▶ _Directions_: Return all entries verbatim; skip any pictures.

Hardware design source data:
....................
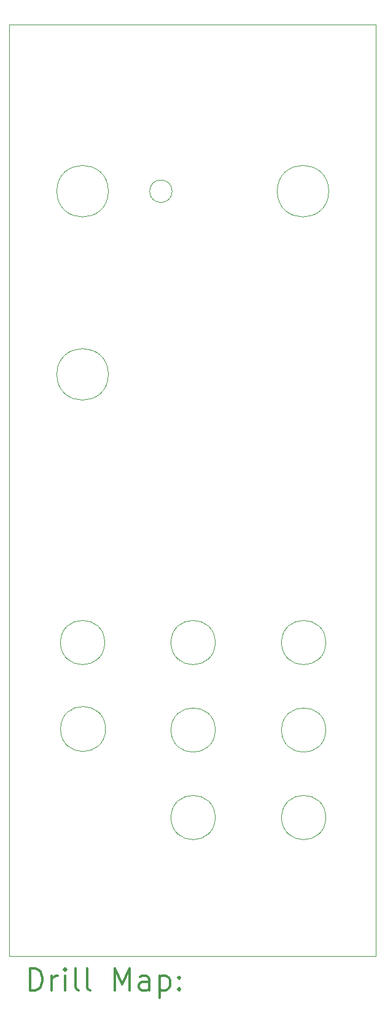
<source format=gbr>
%FSLAX45Y45*%
G04 Gerber Fmt 4.5, Leading zero omitted, Abs format (unit mm)*
G04 Created by KiCad (PCBNEW 5.1.12-84ad8e8a86~92~ubuntu20.04.1) date 2021-12-18 13:57:54*
%MOMM*%
%LPD*%
G01*
G04 APERTURE LIST*
%TA.AperFunction,Profile*%
%ADD10C,0.050000*%
%TD*%
%ADD11C,0.200000*%
%ADD12C,0.300000*%
G04 APERTURE END LIST*
D10*
X2244500Y-2300000D02*
G75*
G03*
X2244500Y-2300000I-155000J0D01*
G01*
X2839000Y-8523000D02*
G75*
G03*
X2839000Y-8523000I-305000J0D01*
G01*
X2839000Y-9729500D02*
G75*
G03*
X2839000Y-9729500I-305000J0D01*
G01*
X4363000Y-8523000D02*
G75*
G03*
X4363000Y-8523000I-305000J0D01*
G01*
X4363000Y-10936000D02*
G75*
G03*
X4363000Y-10936000I-305000J0D01*
G01*
X4363000Y-9729500D02*
G75*
G03*
X4363000Y-9729500I-305000J0D01*
G01*
X4404000Y-2300000D02*
G75*
G03*
X4404000Y-2300000I-355000J0D01*
G01*
X2839000Y-10936000D02*
G75*
G03*
X2839000Y-10936000I-305000J0D01*
G01*
X1326000Y-9715500D02*
G75*
G03*
X1326000Y-9715500I-310000J0D01*
G01*
X1315000Y-8523000D02*
G75*
G03*
X1315000Y-8523000I-305000J0D01*
G01*
X1365000Y-4826000D02*
G75*
G03*
X1365000Y-4826000I-355000J0D01*
G01*
X1365000Y-2300000D02*
G75*
G03*
X1365000Y-2300000I-355000J0D01*
G01*
X0Y0D02*
X5050000Y0D01*
X5050000Y0D02*
X5050000Y-12850000D01*
X0Y-12850000D02*
X5050000Y-12850000D01*
X0Y0D02*
X0Y-12850000D01*
D11*
D12*
X283928Y-13318214D02*
X283928Y-13018214D01*
X355357Y-13018214D01*
X398214Y-13032500D01*
X426786Y-13061071D01*
X441071Y-13089643D01*
X455357Y-13146786D01*
X455357Y-13189643D01*
X441071Y-13246786D01*
X426786Y-13275357D01*
X398214Y-13303929D01*
X355357Y-13318214D01*
X283928Y-13318214D01*
X583928Y-13318214D02*
X583928Y-13118214D01*
X583928Y-13175357D02*
X598214Y-13146786D01*
X612500Y-13132500D01*
X641071Y-13118214D01*
X669643Y-13118214D01*
X769643Y-13318214D02*
X769643Y-13118214D01*
X769643Y-13018214D02*
X755357Y-13032500D01*
X769643Y-13046786D01*
X783928Y-13032500D01*
X769643Y-13018214D01*
X769643Y-13046786D01*
X955357Y-13318214D02*
X926786Y-13303929D01*
X912500Y-13275357D01*
X912500Y-13018214D01*
X1112500Y-13318214D02*
X1083928Y-13303929D01*
X1069643Y-13275357D01*
X1069643Y-13018214D01*
X1455357Y-13318214D02*
X1455357Y-13018214D01*
X1555357Y-13232500D01*
X1655357Y-13018214D01*
X1655357Y-13318214D01*
X1926786Y-13318214D02*
X1926786Y-13161071D01*
X1912500Y-13132500D01*
X1883928Y-13118214D01*
X1826786Y-13118214D01*
X1798214Y-13132500D01*
X1926786Y-13303929D02*
X1898214Y-13318214D01*
X1826786Y-13318214D01*
X1798214Y-13303929D01*
X1783928Y-13275357D01*
X1783928Y-13246786D01*
X1798214Y-13218214D01*
X1826786Y-13203929D01*
X1898214Y-13203929D01*
X1926786Y-13189643D01*
X2069643Y-13118214D02*
X2069643Y-13418214D01*
X2069643Y-13132500D02*
X2098214Y-13118214D01*
X2155357Y-13118214D01*
X2183928Y-13132500D01*
X2198214Y-13146786D01*
X2212500Y-13175357D01*
X2212500Y-13261071D01*
X2198214Y-13289643D01*
X2183928Y-13303929D01*
X2155357Y-13318214D01*
X2098214Y-13318214D01*
X2069643Y-13303929D01*
X2341071Y-13289643D02*
X2355357Y-13303929D01*
X2341071Y-13318214D01*
X2326786Y-13303929D01*
X2341071Y-13289643D01*
X2341071Y-13318214D01*
X2341071Y-13132500D02*
X2355357Y-13146786D01*
X2341071Y-13161071D01*
X2326786Y-13146786D01*
X2341071Y-13132500D01*
X2341071Y-13161071D01*
M02*

</source>
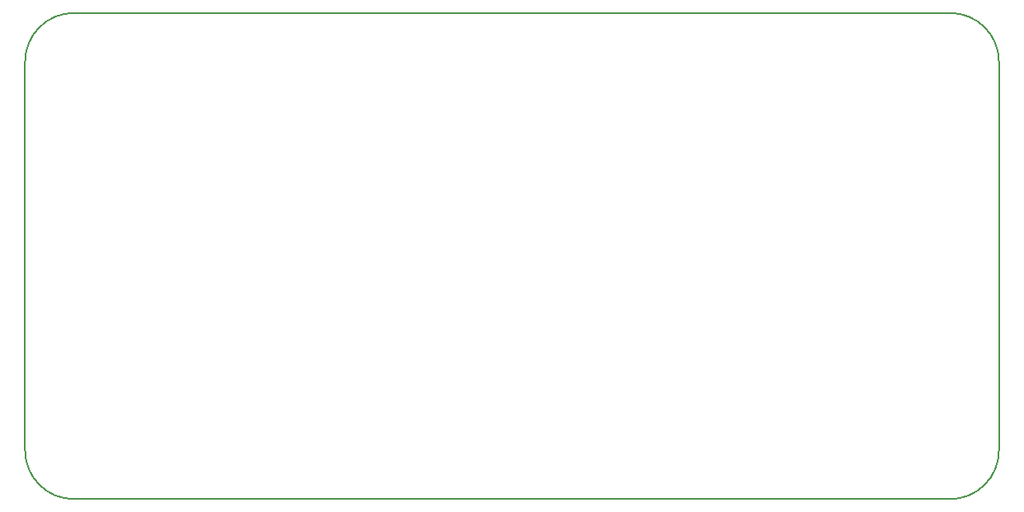
<source format=gbr>
%TF.GenerationSoftware,KiCad,Pcbnew,(5.1.9)-1*%
%TF.CreationDate,2021-04-23T16:32:12+08:00*%
%TF.ProjectId,DC-Load-Analog,44432d4c-6f61-4642-9d41-6e616c6f672e,rev?*%
%TF.SameCoordinates,Original*%
%TF.FileFunction,Profile,NP*%
%FSLAX46Y46*%
G04 Gerber Fmt 4.6, Leading zero omitted, Abs format (unit mm)*
G04 Created by KiCad (PCBNEW (5.1.9)-1) date 2021-04-23 16:32:12*
%MOMM*%
%LPD*%
G01*
G04 APERTURE LIST*
%TA.AperFunction,Profile*%
%ADD10C,0.150000*%
%TD*%
G04 APERTURE END LIST*
D10*
X220000000Y-100000000D02*
G75*
G02*
X215000000Y-105000000I-5000000J0D01*
G01*
X215000000Y-55000000D02*
G75*
G02*
X220000000Y-60000000I0J-5000000D01*
G01*
X125000000Y-105000000D02*
G75*
G02*
X120000000Y-100000000I0J5000000D01*
G01*
X120000000Y-60000000D02*
G75*
G02*
X125000000Y-55000000I5000000J0D01*
G01*
X125000000Y-55000000D02*
X215000000Y-55000000D01*
X220000000Y-100000000D02*
X220000000Y-60000000D01*
X125000000Y-105000000D02*
X215000000Y-105000000D01*
X120000000Y-60000000D02*
X120000000Y-100000000D01*
M02*

</source>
....................
▶ _Exercise response_:
<source format=gbr>
%FSLAX45Y45*%
G04 Gerber Fmt 4.5, Leading zero omitted, Abs format (unit mm)*
G04 Created by KiCad (PCBNEW 5.1.12-84ad8e8a86~92~ubuntu20.04.1) date 2021-12-18 13:57:54*
%MOMM*%
%LPD*%
G01*
G04 APERTURE LIST*
%TA.AperFunction,Profile*%
%ADD10C,0.050000*%
%TD*%
%ADD11C,0.200000*%
%ADD12C,0.300000*%
G04 APERTURE END LIST*
D10*
X2244500Y-2300000D02*
G75*
G03*
X2244500Y-2300000I-155000J0D01*
G01*
X2839000Y-8523000D02*
G75*
G03*
X2839000Y-8523000I-305000J0D01*
G01*
X2839000Y-9729500D02*
G75*
G03*
X2839000Y-9729500I-305000J0D01*
G01*
X4363000Y-8523000D02*
G75*
G03*
X4363000Y-8523000I-305000J0D01*
G01*
X4363000Y-10936000D02*
G75*
G03*
X4363000Y-10936000I-305000J0D01*
G01*
X4363000Y-9729500D02*
G75*
G03*
X4363000Y-9729500I-305000J0D01*
G01*
X4404000Y-2300000D02*
G75*
G03*
X4404000Y-2300000I-355000J0D01*
G01*
X2839000Y-10936000D02*
G75*
G03*
X2839000Y-10936000I-305000J0D01*
G01*
X1326000Y-9715500D02*
G75*
G03*
X1326000Y-9715500I-310000J0D01*
G01*
X1315000Y-8523000D02*
G75*
G03*
X1315000Y-8523000I-305000J0D01*
G01*
X1365000Y-4826000D02*
G75*
G03*
X1365000Y-4826000I-355000J0D01*
G01*
X1365000Y-2300000D02*
G75*
G03*
X1365000Y-2300000I-355000J0D01*
G01*
X0Y0D02*
X5050000Y0D01*
X5050000Y0D02*
X5050000Y-12850000D01*
X0Y-12850000D02*
X5050000Y-12850000D01*
X0Y0D02*
X0Y-12850000D01*
D11*
D12*
X283928Y-13318214D02*
X283928Y-13018214D01*
X355357Y-13018214D01*
X398214Y-13032500D01*
X426786Y-13061071D01*
X441071Y-13089643D01*
X455357Y-13146786D01*
X455357Y-13189643D01*
X441071Y-13246786D01*
X426786Y-13275357D01*
X398214Y-13303929D01*
X355357Y-13318214D01*
X283928Y-13318214D01*
X583928Y-13318214D02*
X583928Y-13118214D01*
X583928Y-13175357D02*
X598214Y-13146786D01*
X612500Y-13132500D01*
X641071Y-13118214D01*
X669643Y-13118214D01*
X769643Y-13318214D02*
X769643Y-13118214D01*
X769643Y-13018214D02*
X755357Y-13032500D01*
X769643Y-13046786D01*
X783928Y-13032500D01*
X769643Y-13018214D01*
X769643Y-13046786D01*
X955357Y-13318214D02*
X926786Y-13303929D01*
X912500Y-13275357D01*
X912500Y-13018214D01*
X1112500Y-13318214D02*
X1083928Y-13303929D01*
X1069643Y-13275357D01*
X1069643Y-13018214D01*
X1455357Y-13318214D02*
X1455357Y-13018214D01*
X1555357Y-13232500D01*
X1655357Y-13018214D01*
X1655357Y-13318214D01*
X1926786Y-13318214D02*
X1926786Y-13161071D01*
X1912500Y-13132500D01*
X1883928Y-13118214D01*
X1826786Y-13118214D01*
X1798214Y-13132500D01*
X1926786Y-13303929D02*
X1898214Y-13318214D01*
X1826786Y-13318214D01*
X1798214Y-13303929D01*
X1783928Y-13275357D01*
X1783928Y-13246786D01*
X1798214Y-13218214D01*
X1826786Y-13203929D01*
X1898214Y-13203929D01*
X1926786Y-13189643D01*
X2069643Y-13118214D02*
X2069643Y-13418214D01*
X2069643Y-13132500D02*
X2098214Y-13118214D01*
X2155357Y-13118214D01*
X2183928Y-13132500D01*
X2198214Y-13146786D01*
X2212500Y-13175357D01*
X2212500Y-13261071D01*
X2198214Y-13289643D01*
X2183928Y-13303929D01*
X2155357Y-13318214D01*
X2098214Y-13318214D01*
X2069643Y-13303929D01*
X2341071Y-13289643D02*
X2355357Y-13303929D01*
X2341071Y-13318214D01*
X2326786Y-13303929D01*
X2341071Y-13289643D01*
X2341071Y-13318214D01*
X2341071Y-13132500D02*
X2355357Y-13146786D01*
X2341071Y-13161071D01*
X2326786Y-13146786D01*
X2341071Y-13132500D01*
X2341071Y-13161071D01*
M02*

</source>
<source format=gbr>
%TF.GenerationSoftware,KiCad,Pcbnew,(5.1.9)-1*%
%TF.CreationDate,2021-04-23T16:32:12+08:00*%
%TF.ProjectId,DC-Load-Analog,44432d4c-6f61-4642-9d41-6e616c6f672e,rev?*%
%TF.SameCoordinates,Original*%
%TF.FileFunction,Profile,NP*%
%FSLAX46Y46*%
G04 Gerber Fmt 4.6, Leading zero omitted, Abs format (unit mm)*
G04 Created by KiCad (PCBNEW (5.1.9)-1) date 2021-04-23 16:32:12*
%MOMM*%
%LPD*%
G01*
G04 APERTURE LIST*
%TA.AperFunction,Profile*%
%ADD10C,0.150000*%
%TD*%
G04 APERTURE END LIST*
D10*
X220000000Y-100000000D02*
G75*
G02*
X215000000Y-105000000I-5000000J0D01*
G01*
X215000000Y-55000000D02*
G75*
G02*
X220000000Y-60000000I0J-5000000D01*
G01*
X125000000Y-105000000D02*
G75*
G02*
X120000000Y-100000000I0J5000000D01*
G01*
X120000000Y-60000000D02*
G75*
G02*
X125000000Y-55000000I5000000J0D01*
G01*
X125000000Y-55000000D02*
X215000000Y-55000000D01*
X220000000Y-100000000D02*
X220000000Y-60000000D01*
X125000000Y-105000000D02*
X215000000Y-105000000D01*
X120000000Y-60000000D02*
X120000000Y-100000000D01*
M02*

</source>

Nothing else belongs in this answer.